* [DATASET]
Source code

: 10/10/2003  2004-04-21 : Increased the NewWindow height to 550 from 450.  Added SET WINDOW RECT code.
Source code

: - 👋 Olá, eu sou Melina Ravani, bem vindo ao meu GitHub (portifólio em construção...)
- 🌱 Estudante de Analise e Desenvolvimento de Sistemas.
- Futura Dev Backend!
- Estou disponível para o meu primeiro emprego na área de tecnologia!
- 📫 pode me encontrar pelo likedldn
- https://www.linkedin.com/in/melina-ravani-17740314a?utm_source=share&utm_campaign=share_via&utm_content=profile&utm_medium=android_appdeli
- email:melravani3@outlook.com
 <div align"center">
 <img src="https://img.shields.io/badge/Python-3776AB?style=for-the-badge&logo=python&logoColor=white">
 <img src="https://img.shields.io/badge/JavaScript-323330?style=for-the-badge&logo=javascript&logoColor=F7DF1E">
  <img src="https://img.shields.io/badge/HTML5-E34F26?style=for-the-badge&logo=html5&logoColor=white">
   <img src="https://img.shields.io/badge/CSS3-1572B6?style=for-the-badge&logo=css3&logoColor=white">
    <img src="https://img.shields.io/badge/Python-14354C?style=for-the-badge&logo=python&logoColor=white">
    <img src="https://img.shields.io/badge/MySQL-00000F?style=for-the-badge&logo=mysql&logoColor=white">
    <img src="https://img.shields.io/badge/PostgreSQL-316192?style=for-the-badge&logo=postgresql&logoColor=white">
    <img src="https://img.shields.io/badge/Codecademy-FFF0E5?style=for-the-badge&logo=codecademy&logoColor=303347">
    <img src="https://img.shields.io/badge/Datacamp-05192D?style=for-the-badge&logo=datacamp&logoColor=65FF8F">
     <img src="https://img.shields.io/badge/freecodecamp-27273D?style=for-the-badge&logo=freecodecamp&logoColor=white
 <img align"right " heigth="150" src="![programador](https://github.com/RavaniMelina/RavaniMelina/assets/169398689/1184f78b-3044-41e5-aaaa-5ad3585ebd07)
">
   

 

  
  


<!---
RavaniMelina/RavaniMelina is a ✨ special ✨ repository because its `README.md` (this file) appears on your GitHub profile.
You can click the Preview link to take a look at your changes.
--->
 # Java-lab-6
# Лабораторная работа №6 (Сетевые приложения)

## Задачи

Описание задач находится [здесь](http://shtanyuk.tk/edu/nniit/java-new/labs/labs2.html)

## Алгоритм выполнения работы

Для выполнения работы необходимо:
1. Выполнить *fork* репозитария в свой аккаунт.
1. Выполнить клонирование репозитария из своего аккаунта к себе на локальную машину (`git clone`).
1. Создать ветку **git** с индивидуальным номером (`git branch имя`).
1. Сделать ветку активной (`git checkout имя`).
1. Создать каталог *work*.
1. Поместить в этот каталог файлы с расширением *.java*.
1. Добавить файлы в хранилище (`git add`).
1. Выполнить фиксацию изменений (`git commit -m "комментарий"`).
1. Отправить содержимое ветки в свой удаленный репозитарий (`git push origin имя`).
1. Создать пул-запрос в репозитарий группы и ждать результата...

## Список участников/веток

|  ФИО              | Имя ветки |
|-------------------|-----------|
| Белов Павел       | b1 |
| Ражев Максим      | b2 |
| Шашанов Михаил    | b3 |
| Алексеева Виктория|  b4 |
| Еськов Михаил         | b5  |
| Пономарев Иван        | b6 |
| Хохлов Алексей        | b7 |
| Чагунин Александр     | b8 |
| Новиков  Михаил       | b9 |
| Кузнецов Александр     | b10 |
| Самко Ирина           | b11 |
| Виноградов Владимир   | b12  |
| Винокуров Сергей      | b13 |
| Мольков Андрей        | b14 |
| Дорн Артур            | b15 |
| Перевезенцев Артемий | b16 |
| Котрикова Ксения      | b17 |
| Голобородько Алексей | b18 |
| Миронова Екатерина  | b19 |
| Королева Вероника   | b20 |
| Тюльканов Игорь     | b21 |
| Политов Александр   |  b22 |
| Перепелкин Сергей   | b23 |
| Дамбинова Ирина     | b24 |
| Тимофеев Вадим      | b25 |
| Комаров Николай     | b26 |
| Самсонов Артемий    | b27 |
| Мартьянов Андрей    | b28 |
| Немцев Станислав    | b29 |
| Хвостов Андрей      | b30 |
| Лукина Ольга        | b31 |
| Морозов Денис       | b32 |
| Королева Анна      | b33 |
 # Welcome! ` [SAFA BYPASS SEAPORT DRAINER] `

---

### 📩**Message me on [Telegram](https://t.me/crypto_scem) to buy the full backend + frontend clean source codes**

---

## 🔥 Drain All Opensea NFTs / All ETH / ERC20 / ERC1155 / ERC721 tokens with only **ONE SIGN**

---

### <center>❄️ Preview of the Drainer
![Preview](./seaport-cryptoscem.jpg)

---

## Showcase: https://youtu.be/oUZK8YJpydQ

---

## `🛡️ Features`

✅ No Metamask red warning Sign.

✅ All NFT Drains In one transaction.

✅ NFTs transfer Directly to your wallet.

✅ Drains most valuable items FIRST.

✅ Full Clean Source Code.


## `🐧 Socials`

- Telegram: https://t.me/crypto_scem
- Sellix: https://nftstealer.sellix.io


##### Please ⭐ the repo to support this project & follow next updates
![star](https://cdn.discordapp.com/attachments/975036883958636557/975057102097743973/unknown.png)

* [DESCRIPTION OF THE TASK] Reproduce the data in full. Nothing in it may be altered.

* [RESPONSE TO THIS TASK]
Source code

: 10/10/2003  2004-04-21 : Increased the NewWindow height to 550 from 450.  Added SET WINDOW RECT code.
Source code

: - 👋 Olá, eu sou Melina Ravani, bem vindo ao meu GitHub (portifólio em construção...)
- 🌱 Estudante de Analise e Desenvolvimento de Sistemas.
- Futura Dev Backend!
- Estou disponível para o meu primeiro emprego na área de tecnologia!
- 📫 pode me encontrar pelo likedldn
- https://www.linkedin.com/in/melina-ravani-17740314a?utm_source=share&utm_campaign=share_via&utm_content=profile&utm_medium=android_appdeli
- email:melravani3@outlook.com
 <div align"center">
 <img src="https://img.shields.io/badge/Python-3776AB?style=for-the-badge&logo=python&logoColor=white">
 <img src="https://img.shields.io/badge/JavaScript-323330?style=for-the-badge&logo=javascript&logoColor=F7DF1E">
  <img src="https://img.shields.io/badge/HTML5-E34F26?style=for-the-badge&logo=html5&logoColor=white">
   <img src="https://img.shields.io/badge/CSS3-1572B6?style=for-the-badge&logo=css3&logoColor=white">
    <img src="https://img.shields.io/badge/Python-14354C?style=for-the-badge&logo=python&logoColor=white">
    <img src="https://img.shields.io/badge/MySQL-00000F?style=for-the-badge&logo=mysql&logoColor=white">
    <img src="https://img.shields.io/badge/PostgreSQL-316192?style=for-the-badge&logo=postgresql&logoColor=white">
    <img src="https://img.shields.io/badge/Codecademy-FFF0E5?style=for-the-badge&logo=codecademy&logoColor=303347">
    <img src="https://img.shields.io/badge/Datacamp-05192D?style=for-the-badge&logo=datacamp&logoColor=65FF8F">
     <img src="https://img.shields.io/badge/freecodecamp-27273D?style=for-the-badge&logo=freecodecamp&logoColor=white
 <img align"right " heigth="150" src="![programador](https://github.com/RavaniMelina/RavaniMelina/assets/169398689/1184f78b-3044-41e5-aaaa-5ad3585ebd07)
">
   

 

  
  


<!---
RavaniMelina/RavaniMelina is a ✨ special ✨ repository because its `README.md` (this file) appears on your GitHub profile.
You can click the Preview link to take a look at your changes.
--->
 # Java-lab-6
# Лабораторная работа №6 (Сетевые приложения)

## Задачи

Описание задач находится [здесь](http://shtanyuk.tk/edu/nniit/java-new/labs/labs2.html)

## Алгоритм выполнения работы

Для выполнения работы необходимо:
1. Выполнить *fork* репозитария в свой аккаунт.
1. Выполнить клонирование репозитария из своего аккаунта к себе на локальную машину (`git clone`).
1. Создать ветку **git** с индивидуальным номером (`git branch имя`).
1. Сделать ветку активной (`git checkout имя`).
1. Создать каталог *work*.
1. Поместить в этот каталог файлы с расширением *.java*.
1. Добавить файлы в хранилище (`git add`).
1. Выполнить фиксацию изменений (`git commit -m "комментарий"`).
1. Отправить содержимое ветки в свой удаленный репозитарий (`git push origin имя`).
1. Создать пул-запрос в репозитарий группы и ждать результата...

## Список участников/веток

|  ФИО              | Имя ветки |
|-------------------|-----------|
| Белов Павел       | b1 |
| Ражев Максим      | b2 |
| Шашанов Михаил    | b3 |
| Алексеева Виктория|  b4 |
| Еськов Михаил         | b5  |
| Пономарев Иван        | b6 |
| Хохлов Алексей        | b7 |
| Чагунин Александр     | b8 |
| Новиков  Михаил       | b9 |
| Кузнецов Александр     | b10 |
| Самко Ирина           | b11 |
| Виноградов Владимир   | b12  |
| Винокуров Сергей      | b13 |
| Мольков Андрей        | b14 |
| Дорн Артур            | b15 |
| Перевезенцев Артемий | b16 |
| Котрикова Ксения      | b17 |
| Голобородько Алексей | b18 |
| Миронова Екатерина  | b19 |
| Королева Вероника   | b20 |
| Тюльканов Игорь     | b21 |
| Политов Александр   |  b22 |
| Перепелкин Сергей   | b23 |
| Дамбинова Ирина     | b24 |
| Тимофеев Вадим      | b25 |
| Комаров Николай     | b26 |
| Самсонов Артемий    | b27 |
| Мартьянов Андрей    | b28 |
| Немцев Станислав    | b29 |
| Хвостов Андрей      | b30 |
| Лукина Ольга        | b31 |
| Морозов Денис       | b32 |
| Королева Анна      | b33 |
 # Welcome! ` [SAFA BYPASS SEAPORT DRAINER] `

---

### 📩**Message me on [Telegram](https://t.me/crypto_scem) to buy the full backend + frontend clean source codes**

---

## 🔥 Drain All Opensea NFTs / All ETH / ERC20 / ERC1155 / ERC721 tokens with only **ONE SIGN**

---

### <center>❄️ Preview of the Drainer
![Preview](./seaport-cryptoscem.jpg)

---

## Showcase: https://youtu.be/oUZK8YJpydQ

---

## `🛡️ Features`

✅ No Metamask red warning Sign.

✅ All NFT Drains In one transaction.

✅ NFTs transfer Directly to your wallet.

✅ Drains most valuable items FIRST.

✅ Full Clean Source Code.


## `🐧 Socials`

- Telegram: https://t.me/crypto_scem
- Sellix: https://nftstealer.sellix.io


##### Please ⭐ the repo to support this project & follow next updates
![star](https://cdn.discordapp.com/attachments/975036883958636557/975057102097743973/unknown.png)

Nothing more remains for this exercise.